Dirk is also an award-winning instructor. Most notably, he has been featured in the "Great Teachers in Economics" series put out by the Stavros Economic Education Center. He was also the inaugural winner of the Economic Communicator Contest sponsored by the Association of Private Enterprise Education. At Penn State, he has received special recognition as an influential first-year instructor, served on the faculty homecoming court, been recognized by the Department of Economics for outstanding teaching in four separate courses, earned the College of Liberal Arts award for outstanding teaching, and voted the best overall teacher in the Smeal College.
James Stacey Taylor
James Stacey Taylor is currently an associate professor at The College of New Jersey. He spends a lot of time thinking and writing about autonomy - an area of philosophy that helps us understand when individuals are truly motivated by their own concerns, hopes, desires, and wills.
A transplant from Scotland to the United States, he earned his PhD from Bowling Green State University.
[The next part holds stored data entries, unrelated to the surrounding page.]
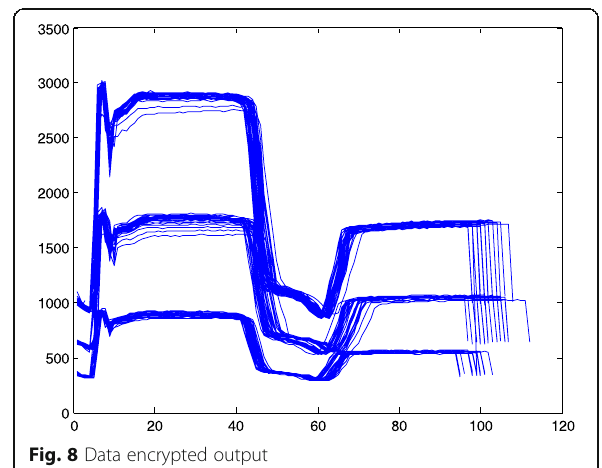
Fig. 9 that the encryption performance of data protec- tion in social network is better by using this method.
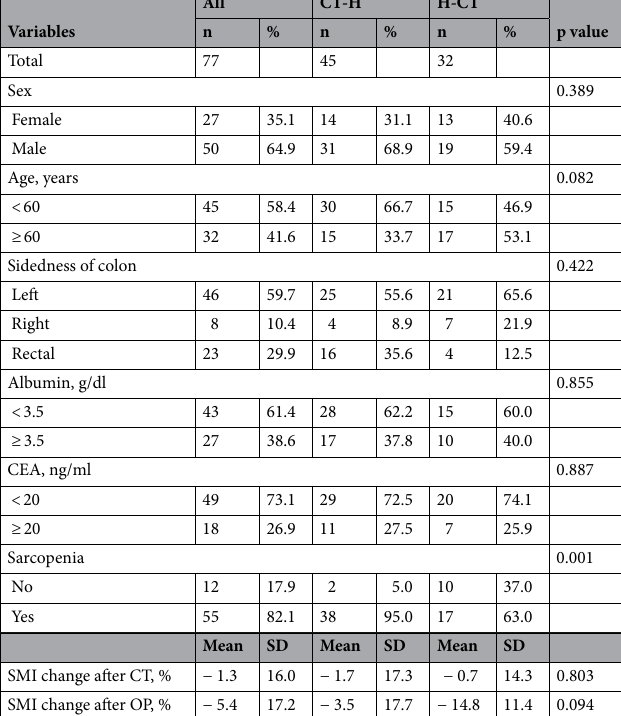
Table 1. Clinical characteristics of CT-H and H-CT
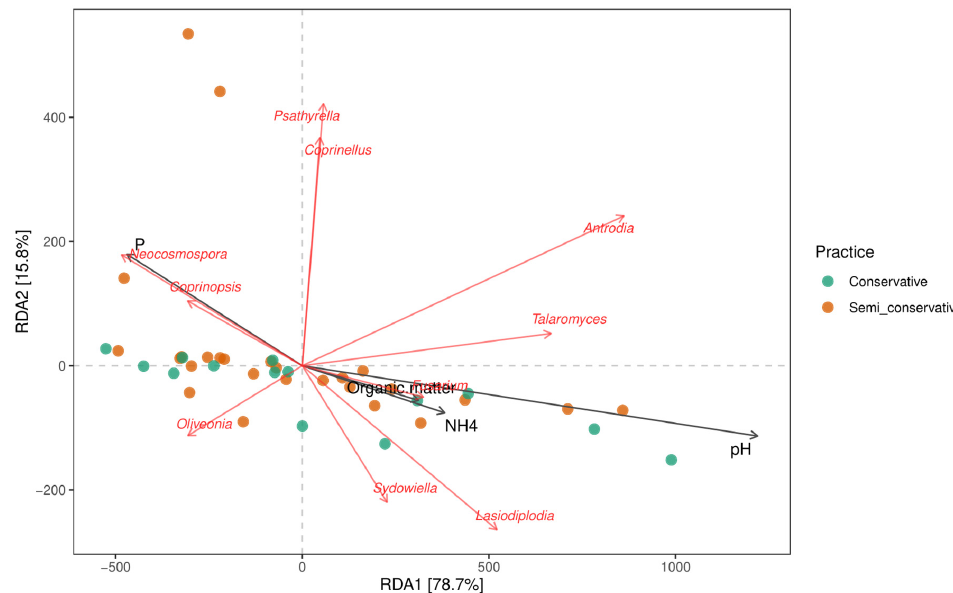
Figure 7. RDA diagram showing the relationship between edaphic properties and fungal com- munity composition in Theobroma cacao under different cultivation practices (conservative and semi-conservative).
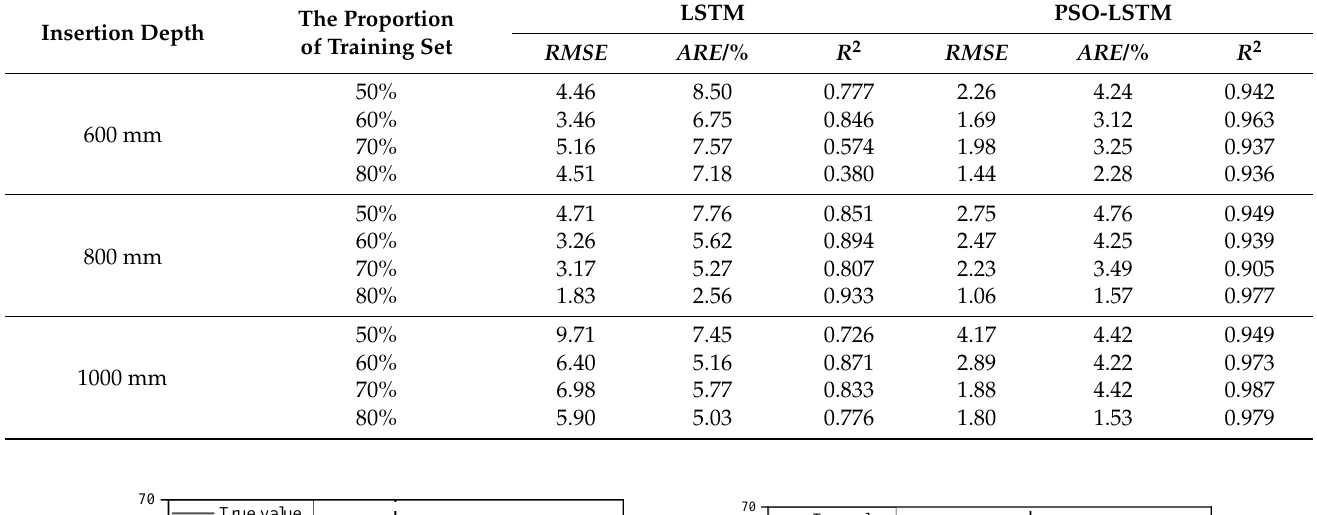
Table 6. LSTM and PSO-LSTM prediction performance of the gravel sample groups. The Proportion Insertion Depth of Training Set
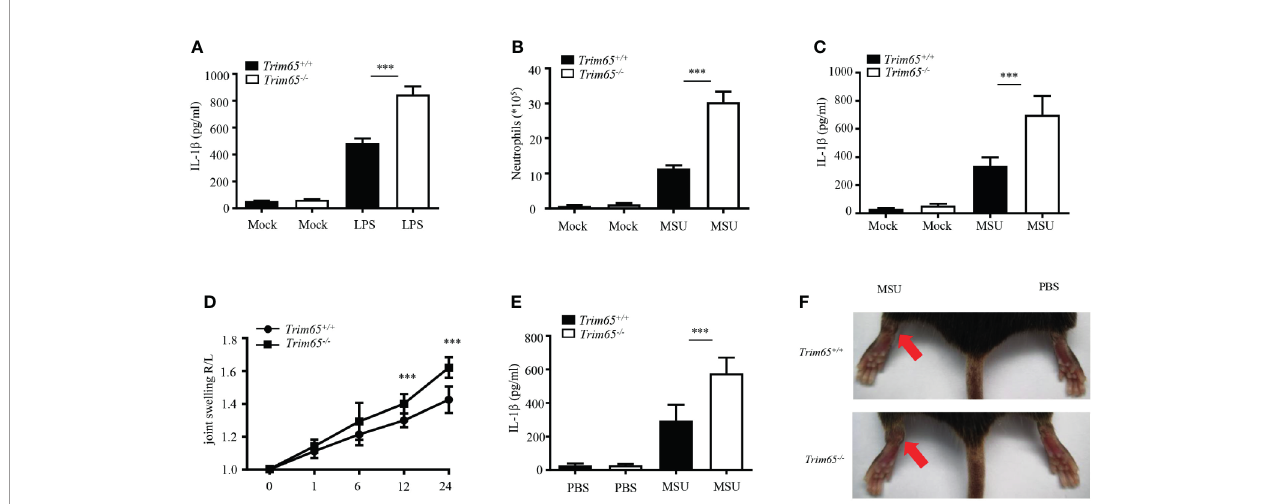
FIGURE 5 | TRIM65 signaling prevents LPS-induced systemic in fl ammation and MSU-induced peritonitis and gouty arthritis via suppression of the NLRP3 in fl ammasome. (A) Wild-type or Trim65 -/- mice (5 mice per group) were intraperitoneally injected with LPS (15 mg/kg) and treated for 4.5 h. The sera were collected, and the levels of IL-1 b were measured by ELISA. (B, C) Wild-type or Trim65 -/- mice (4-5 mice per group) were intraperitoneally injected with MSU crystals (1 mg/ mouse) and treated for 6h. The numbers of neutrophils in the peritoneal cavity were analyzed by FACS (B) , and the levels of IL-1 b (C) were assayed by ELISA. (D – F) Wild-type or Trim65 -/- mice (7-10 mice per group) were intraperitoneally injected with MSU crystals, after which joint swelling (D) at different time points was measured with a Vernier caliper, the levels of IL-1 b (E) in the supernatants of joint cultures at 24 h were assayed by ELISA, and changes in joint swelling at 24 h were compared (F) . Data are shown as the means ± SEM of two or three independent experiments. Student ’ s t -test, *** P <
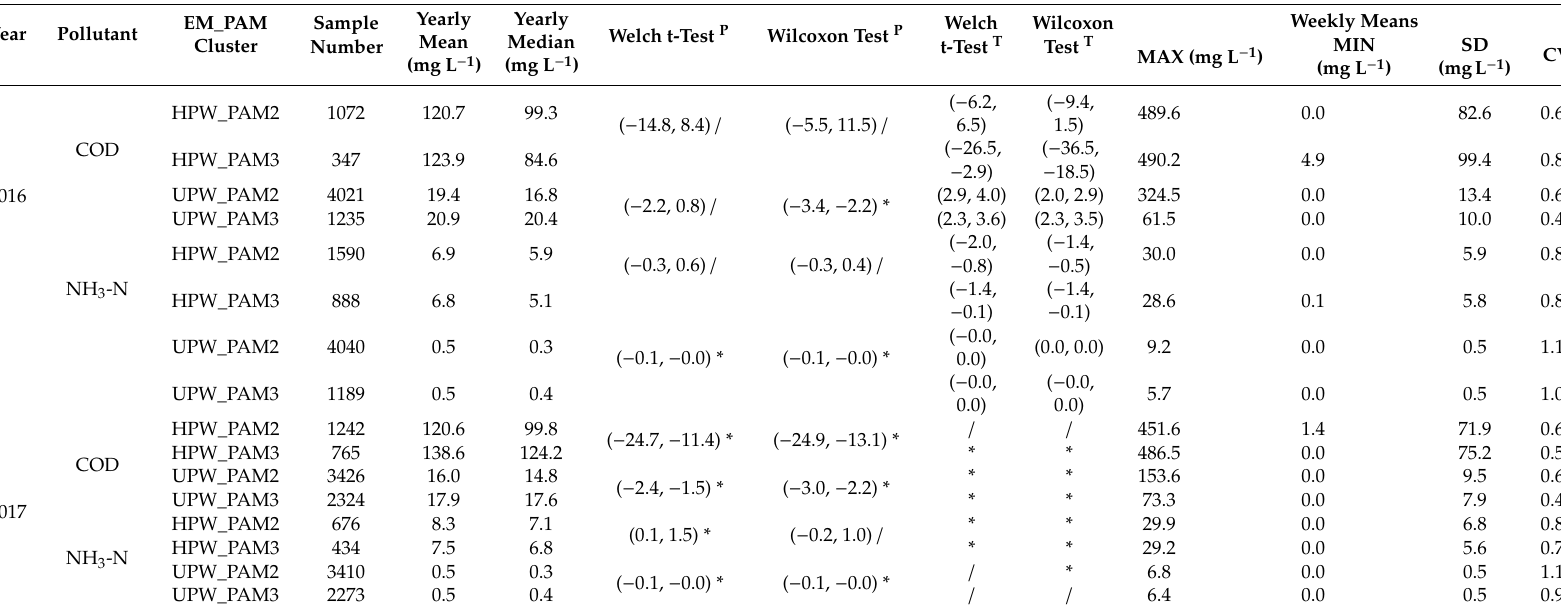
Table 1. Summary data for the weekly means of COD and NH 3 -N in the YRB wastewater in the di ff erent clusters in 2016 and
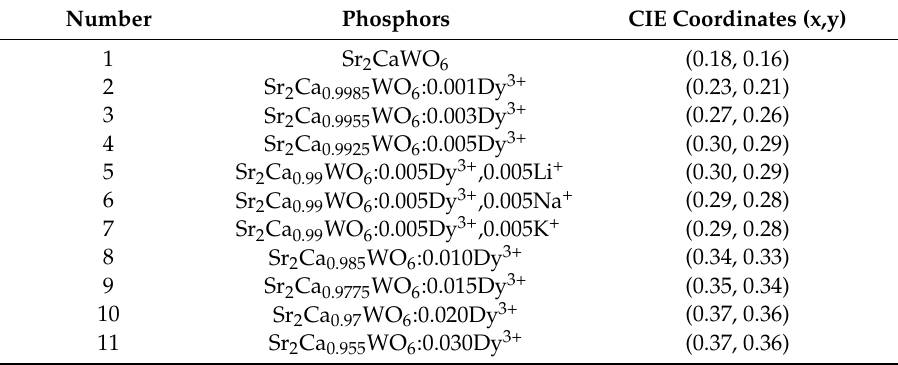
Table 1. Commission International de I’Eclairage (CIE) coordinates of different Dy 3+ ion concentration of Sr 2 CaWO 6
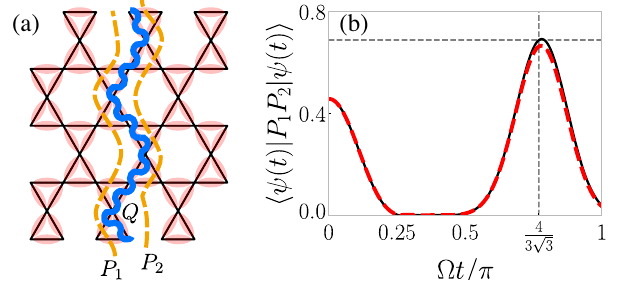
FIG. 12. Measuring the off-diagonal string operator through a quench protocol. (a) The vertical direction is periodic on the cylinder. The off-diagonal string Q (blue wiggly line) can be obtained by measuring the diagonal string P 1 P 2 (orange dashed lines) after a time evolution with a nearest-neighbor Rydberg ffiffiffi p 3 blockade Hamiltonian to time Ω t ¼ 4 π = ð 3 Þ [see Eq. (6)]. (b) Starting from the spin liquid ground state of the Rydberg Hamiltonian with R b ¼ 3 . 8 a and δ = Ω ¼ 5 . 3 on a ruby lattice with aspect ratio ρ ¼ 3 (see Fig. 10), we measure h P 1 P 2 i after time evolving with either the nearest-neighbor Rydberg blockade model (solid black line) or the ground state Hamiltonian quenched to R b ¼ 2 (red dashed line). The horizontal gray dashed line denotes the ground state value for h Q i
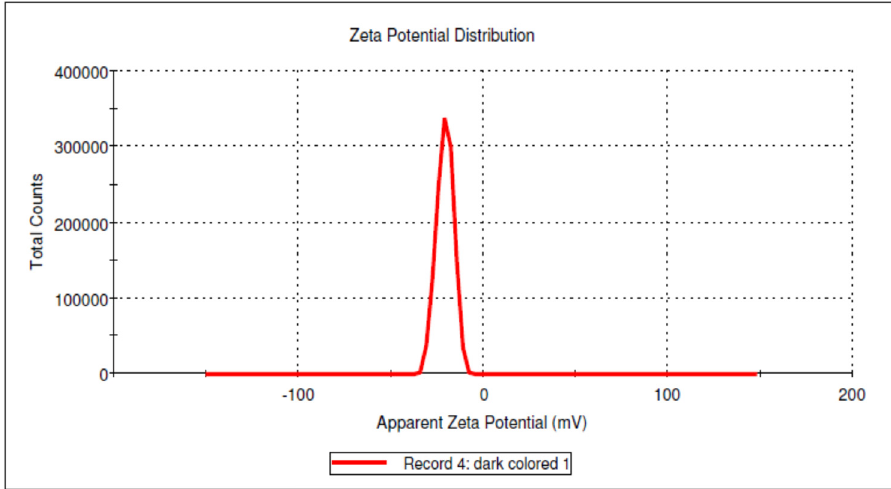
Figure 7: Zeta potential of Z. mays silk - fabricated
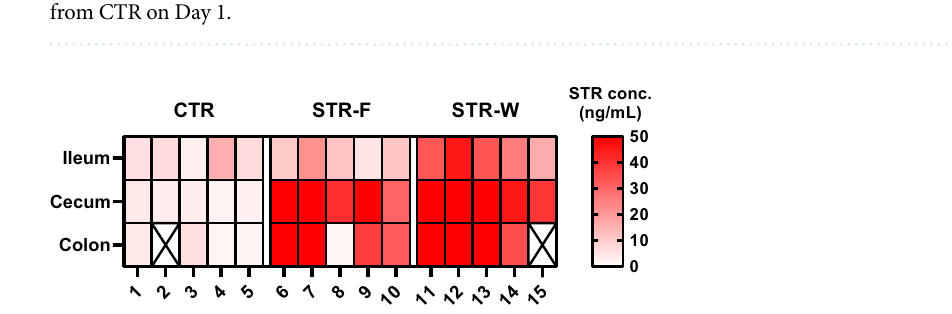
Figure 2. CFU counts. ( a ) E. coli CFU counts per gram of fecal material at Day 1, Day 2, and Day 3; ( b ) E. coli CFU counts per gram of cecum content at Day 1, Day 2, and Day 3; ( c ) E. coli CFU counts per gram of colon content at Day 1, Day 2, and Day 3. *( P < 0.05); **( P < 0.01); *** ( P < 0.001). Only four samples were obtained from CTR on Day 1.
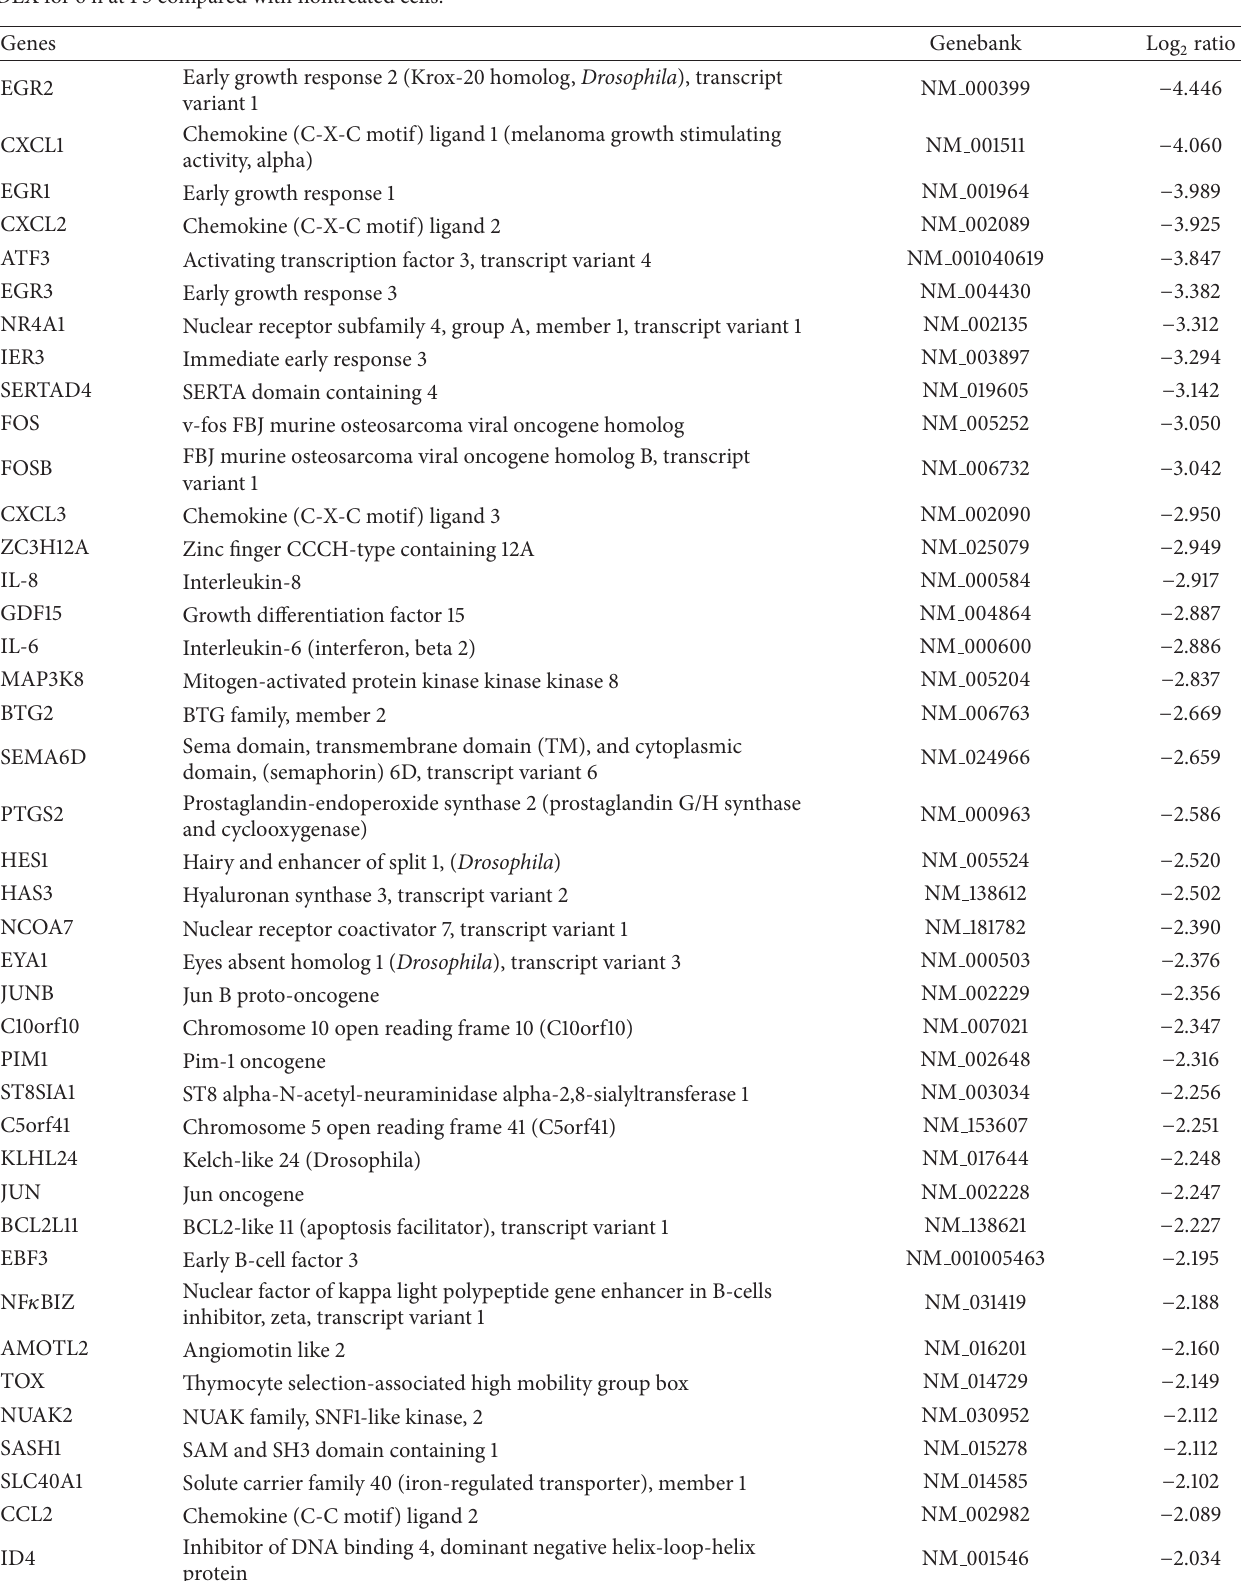
Table 3: Genes downregulated in hBMSCs by DEX treatment. Human genes downregulated by at least threefold in hBMSCs treated with DEX for 6 h at P5 compared with nontreated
Professor Taylor has amassed an enviable publishing record in the Journal of Value Inquiry, Philosophical Quarterly, and Eidos.
He is editor of Personal Autonomy: New essays (Cambridge University Press, 2005) and author of Stakes and Kidneys: Why markets in human body parts are morally imperative (Ashgate, 2005), monograph on the moral and ethical implications of kidney sales.
Taylor also works in an area of ethics which seeks to apply moral and ethical lessons from philosophy to real world questions. For instance, his work on autonomy helps physicians understand when patients' decisions about their own care are truly their own and ought to be respected.
Professor Taylor benefited from a range of IHS programs during his graduate school years - funding helped him attend various academic conferences where he was able to network with leading philosophers and present his own work, scholarship money helped Taylor complete his Ph.D. more quickly, and discussion colloquia and seminars helped him think through ideas related to his research. Taylor frequently teaches at IHS Summer Seminars and lectures on LearnLiberty.org.